И вот настал день, когда в парадную дверь городского дома Мусин-Елецких, постучался невзрачный господин. Этот господин был серой, не запоминающийся личностью, несмотря на то, что был одет весьма дорогое платье гражданского служащего. Это было единственной деталью, которую мог запомнить любой человек обративший своё внимание на этого чиновника. Когда дверь отворилась и, смеривший оценивающим взглядом посетителя, мажордом поинтересовался, чего господину надобно, тот слегка притронувшись рукою к полю своей шляпы, еле слышно произнёс:
— Любезный, доложи графу Мусин-Елецкому, что его желает видеть Пётр Акакиевич Самарский, помощник господина Копенштейна. — заметив недоумевающий взгляд слуги, гость поспешно уточнил. — Я, собственно говоря, пришёл к Михаилу Николаевичу. Он меня давно ждёт.
— Хоть я о вашем визите и не предупреждён, но, всё равно проходите и немного подождите.
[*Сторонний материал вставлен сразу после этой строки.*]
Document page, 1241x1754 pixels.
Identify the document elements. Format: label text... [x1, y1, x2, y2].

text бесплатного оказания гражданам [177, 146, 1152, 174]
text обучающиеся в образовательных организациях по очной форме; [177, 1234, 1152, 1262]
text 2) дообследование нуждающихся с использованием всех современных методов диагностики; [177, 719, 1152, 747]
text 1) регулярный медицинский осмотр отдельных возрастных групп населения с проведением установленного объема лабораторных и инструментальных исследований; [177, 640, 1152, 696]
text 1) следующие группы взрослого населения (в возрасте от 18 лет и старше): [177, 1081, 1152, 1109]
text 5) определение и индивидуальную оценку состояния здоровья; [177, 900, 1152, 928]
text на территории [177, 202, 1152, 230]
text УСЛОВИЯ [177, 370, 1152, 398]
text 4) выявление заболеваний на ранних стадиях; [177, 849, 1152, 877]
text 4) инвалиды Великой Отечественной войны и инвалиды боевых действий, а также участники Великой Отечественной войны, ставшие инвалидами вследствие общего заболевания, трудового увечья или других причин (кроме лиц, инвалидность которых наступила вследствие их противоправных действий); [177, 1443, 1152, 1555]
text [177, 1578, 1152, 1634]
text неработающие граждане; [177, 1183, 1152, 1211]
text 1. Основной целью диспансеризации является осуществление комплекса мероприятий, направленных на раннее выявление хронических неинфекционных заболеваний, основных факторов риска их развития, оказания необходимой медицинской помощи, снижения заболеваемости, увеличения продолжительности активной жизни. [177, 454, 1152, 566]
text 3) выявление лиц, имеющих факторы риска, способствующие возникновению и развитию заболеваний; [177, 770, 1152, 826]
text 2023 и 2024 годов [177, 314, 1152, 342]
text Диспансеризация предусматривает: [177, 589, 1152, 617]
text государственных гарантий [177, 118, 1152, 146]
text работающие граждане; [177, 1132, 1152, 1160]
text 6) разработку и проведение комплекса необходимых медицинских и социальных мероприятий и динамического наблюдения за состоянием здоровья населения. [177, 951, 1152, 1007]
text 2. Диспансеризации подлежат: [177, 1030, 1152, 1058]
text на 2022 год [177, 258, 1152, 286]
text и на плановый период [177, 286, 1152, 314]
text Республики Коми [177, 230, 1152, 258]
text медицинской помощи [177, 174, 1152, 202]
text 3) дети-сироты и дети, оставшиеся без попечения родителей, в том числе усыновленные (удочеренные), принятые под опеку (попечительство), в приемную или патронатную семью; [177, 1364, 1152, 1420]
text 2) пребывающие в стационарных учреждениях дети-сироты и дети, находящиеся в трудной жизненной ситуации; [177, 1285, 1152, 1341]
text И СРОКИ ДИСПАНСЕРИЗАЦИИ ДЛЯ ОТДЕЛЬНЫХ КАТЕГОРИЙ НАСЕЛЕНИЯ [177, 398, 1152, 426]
Я о вас доложу.
— Благодарю.
К удивлению мажордома, молодой хозяин посетителю обрадовался и велел немедленно сопроводить того в гостевой зал. И гостя не заставили долго скучать. Молодой господин, до неприличия быстрым шагом ворвался в помещение, правда, вскоре быстро справился со своими эмоциями, и в дальнейшем, вёл себя подобающим образом. Но получившийся конфуз это не сгладило. А так как прислуга, уверена что она, всегда должна быть в курсе всех проблем и переживаний своих хозяев. То и старый управдом не устоял перед искушением, подслушать, о чём будет говорить гость. Стоило ему умело притворить дверь, не до конца, как через минуту, к увлекательному делу подслушивания, присоединилась пышнотелая повариха, последняя пассия любвеобильного мажордома.
Так что, уже этим вечером, вся прислуга, с охами и ахами, ну и соответственно с пусканием жалостливой слезы, слушала историю о невинных страданиях почти неизвестного им молодого господина, графа Мосальского-Вельяминова.
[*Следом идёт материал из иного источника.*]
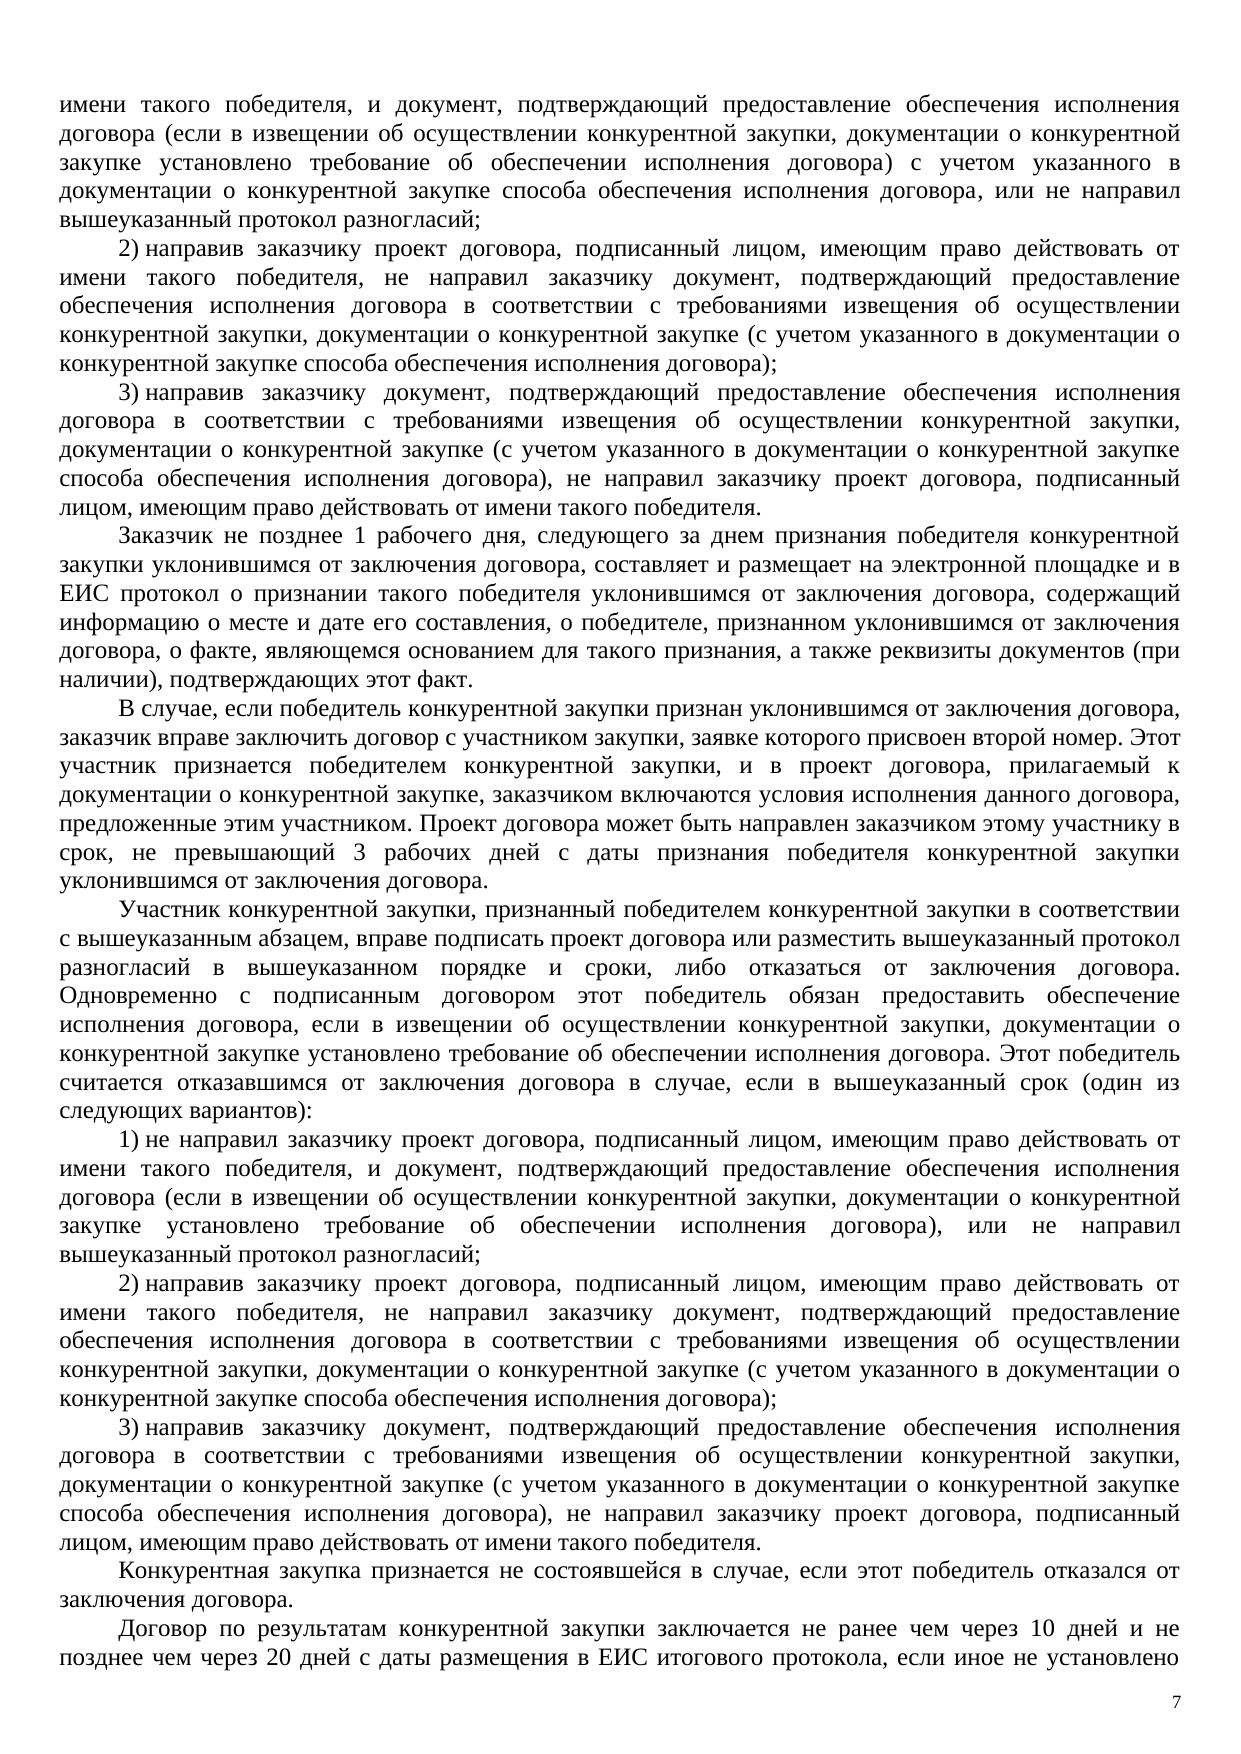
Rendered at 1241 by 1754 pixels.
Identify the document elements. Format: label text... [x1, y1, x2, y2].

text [59, 1613, 1181, 1670]
text 2) направив заказчику проект договора, подписанный лицом, имеющим право действовать от имени такого победителя, не направил заказчику документ, подтверждающий предоставление обеспечения исполнения договора в соответствии с требованиями извещения об осуществлении конкурентной закупки, документации о конкурентной закупке (с учетом указанного в документации о конкурентной закупке способа обеспечения исполнения договора); [59, 233, 1181, 377]
text Заказчик не позднее 1 рабочего дня, следующего за днем признания победителя конкурентной закупки уклонившимся от заключения договора, составляет и размещает на электронной площадке и в ЕИС протокол о признании такого победителя уклонившимся от заключения договора, содержащий информацию о месте и дате его составления, о победителе, признанном уклонившимся от заключения договора, о факте, являющемся основанием для такого признания, а также реквизиты документов (при наличии), подтверждающих этот факт. [59, 520, 1181, 693]
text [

— А этот господин, значит говорит: "Это дело не чистое, — сидя на кровати, в накинутом поверх ночной рубахи старом халате, в окружении собравшихся вокруг неё подруг, вещала вечно румяная повариха, — говорит гость. Ответом на любое наше действие, идёт мощное противодействие. Этих господ прикрывает кто-то из "высоких кругов", иначе следователи не вели бы себя столь нагло".